• _Source text_

■ ■ ■ ■

Hi,
I noticed some strangely high wake up latencies with FAIR_USER_SCHED
using this script:
#!/usr/bin/python
import os
import time
SLEEP_TIME = 0.1
SAMPLES = 100
PRINT_DELAY = 0.5
def print_wakeup_latency():
times = []
last_print = 0
while True:
start = time.time()
time.sleep(SLEEP_TIME)
end = time.time()
times.insert(0, end - start - SLEEP_TIME)
del times[SAMPLES:]
if end > last_print + PRINT_DELAY:
copy = times[:]
copy.sort()
print '%f ms' % (copy[len(copy)/2] * 1000)
last_print = end
if os.fork() == 0:
os.setuid(1)
for i in xrange(2):
if os.fork() == 0:
while True:
pass
else:
os.setuid(2) # <-- here
print_wakeup_latency()
We have two busy loops with UID=1.
And UID=2 maintains the running median of its wake up latency.

■ ■ ■ ■

• _Prompt 1_
Retype all of the records below, the taxonomy lines that run from kingdom to common name, keeping every line unchanged.
The scheduler post has no connection to the records that come next.

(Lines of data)
■ ■ ■ ■

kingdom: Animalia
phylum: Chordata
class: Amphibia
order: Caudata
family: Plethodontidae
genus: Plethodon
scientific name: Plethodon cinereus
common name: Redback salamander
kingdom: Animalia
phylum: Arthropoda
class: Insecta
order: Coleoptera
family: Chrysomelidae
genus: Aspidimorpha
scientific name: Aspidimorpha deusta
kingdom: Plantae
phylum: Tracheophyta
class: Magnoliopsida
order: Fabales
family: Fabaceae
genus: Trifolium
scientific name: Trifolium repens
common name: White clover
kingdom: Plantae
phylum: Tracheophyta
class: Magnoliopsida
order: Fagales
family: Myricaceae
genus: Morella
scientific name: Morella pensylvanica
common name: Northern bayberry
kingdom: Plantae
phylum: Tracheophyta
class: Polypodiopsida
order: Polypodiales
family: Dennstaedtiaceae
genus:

■ ■ ■ ■

• _Prompt 2_
Echo a passage from the scheduler post word for word, starting at the words "last_print = end" and stopping after the words "loops with UID=1.".

• _Written response 1_
kingdom: Animalia
phylum: Chordata
class: Amphibia
order: Caudata
family: Plethodontidae
genus: Plethodon
scientific name: Plethodon cinereus
common name: Redback salamander
kingdom: Animalia
phylum: Arthropoda
class: Insecta
order: Coleoptera
family: Chrysomelidae
genus: Aspidimorpha
scientific name: Aspidimorpha deusta
kingdom: Plantae
phylum: Tracheophyta
class: Magnoliopsida
order: Fabales
family: Fabaceae
genus: Trifolium
scientific name: Trifolium repens
common name: White clover
kingdom: Plantae
phylum: Tracheophyta
class: Magnoliopsida
order: Fagales
family: Myricaceae
genus: Morella
scientific name: Morella pensylvanica
common name: Northern bayberry
kingdom: Plantae
phylum: Tracheophyta
class: Polypodiopsida
order: Polypodiales
family: Dennstaedtiaceae
genus:

• _Written response 2_
last_print = end
if os.fork() == 0:
os.setuid(1)
for i in xrange(2):
if os.fork() == 0:
while True:
pass
else:
os.setuid(2) # <-- here
print_wakeup_latency()
We have two busy loops with UID=1.